Last week’s White House decision to ratchet down tensions was perhaps belated recognition that Washington’s deterrent moves had not chastened Pyongyang. Far from it.
A Way Out?
Strategic patience may have given way to strategic impatience in Washington, but not yet to strategic rethinking.
That rethinking begins by acknowledging that the very steps that each side in Korea takes to bolster deterrence increase the risk of deadly clashes. This is shown by incidents such as the sinking of the South’s ROKS Cheonan in March 2010 in retaliation for the November 2009 shooting up of a North Korean navy vessel and a November 2010 artillery exchange in the contested waters off Korea’s west coast.
In short, deterrence alone will not assure calm on the peninsula. The way to reduce the risk of further clashes is a peace process in Korea in parallel with renewed negotiations to rein in the North’s nuclear and missile programs. Pyongyang has long said it wants a peace treaty ending the Korean War. Probing whether it means what it says is in South Korean and U.S. security interests, especially now that North Korea is nuclear-armed. Whether the new strategic line of March 31 has ruled out negotiated limits on its nuclear and missile programs needs to be explored as well.
The second problem is that the steps taken to reassure U.S. allies also antagonize China—joint exercises that include flights of B-52 and B-2 bombers or the dispatch of aircraft carriers to Korea, expanding missile defenses, and helping South Korea to develop longer-range ballistic missiles (to add to the long-range cruise missiles it recently deployed).

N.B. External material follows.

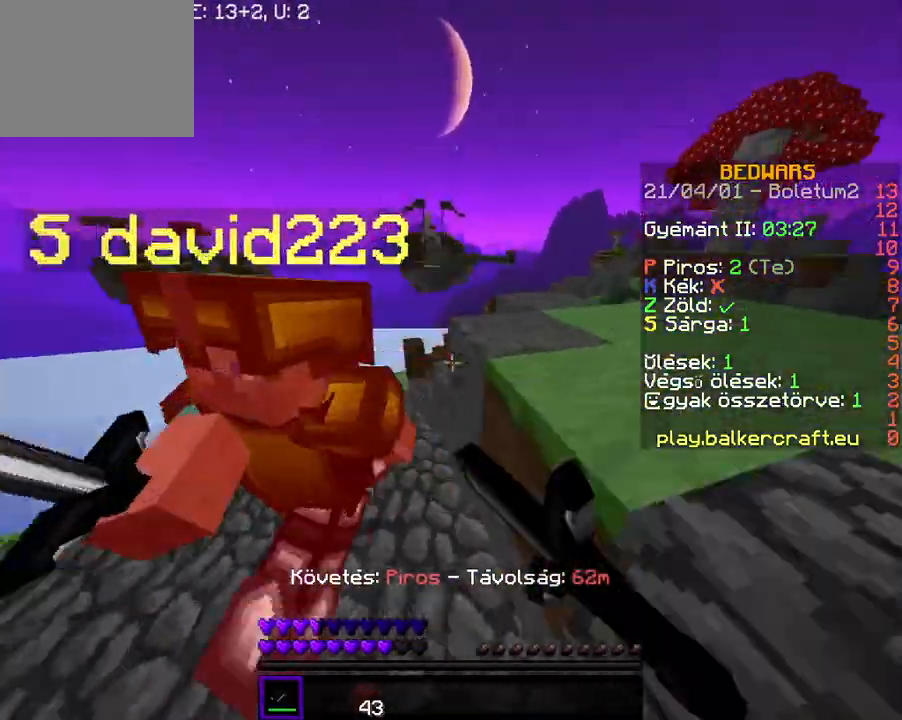
{"keys": ["a", "w"], "events": [[67, "s", "down"], [167, "s", "up"], [233, "d", "up"], [267, "w", "down"], [400, "a", "down"]]}
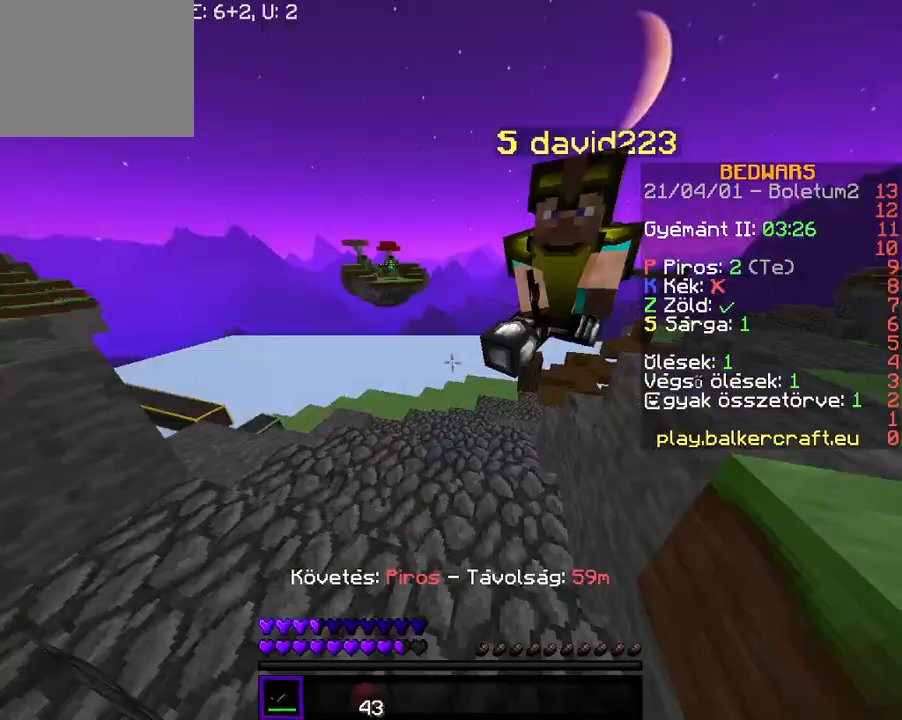
{"keys": ["a", "w"], "events": [[100, "w", "up"], [233, "w", "down"]]}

It is utterly unrealistic to expect China to abandon North Korea as the United States moves to shore up its alliances.
No chorus of disclaimers from Washington will persuade Beijing that the U.S. military rebalancing to Asia is not aimed at containing it. Washington needs to accompany it with a political and diplomatic rebalancing toward China, and encourage its allies to do the same. Cooperation has to be a two-way street.
A sustained effort at rapprochement could include bilateral discussion of urgent security issues, including exploring a naval no-go zone along China’s coast in return for China’s acceptance of a comparable buffer zone in the waters off Japan, greater U.S. restraint in arming Taiwan in return for greater Chinese transparency about its military plans and programs and tension-easing in the South China Sea.

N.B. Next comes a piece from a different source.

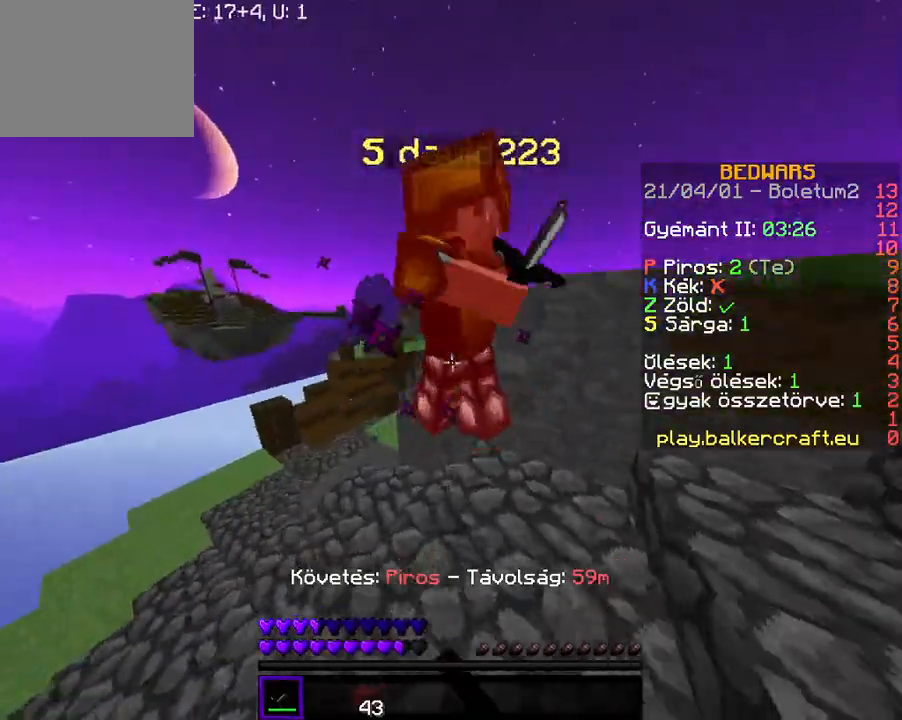
{"keys": [], "events": [[167, "w", "up"], [333, "a", "up"], [433, "s", "down"], [433, "w", "down"], [500, "s", "up"], [500, "w", "up"]]}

Revived accommodation could also involve sustained military-to-military talks to address the two states’ mutual vulnerability through mutual restraint in the domains of cyberspace, nuclear weaponry and space. That might include commitments to forgo cyber attacks on each other’s critical infrastructure, acknowledgement of mutual deterrence (U.S. acceptance of China’s retaliatory capability as legitimate or a pledge of no first use of nuclear weapons against each other), and a ban on attacks on or interference with one another’s satellites.
Such an approach would benefit South Korea, which does not want to be entrapped in a revived cold war between the United States and China. It could also ease pressure on President Park Guen-hye from her party’s right wing to shy away from engagement with North Korea, even though it is in South Korea’s interest to nurture much-needed change in the North and counter rising Chinese economic influence there.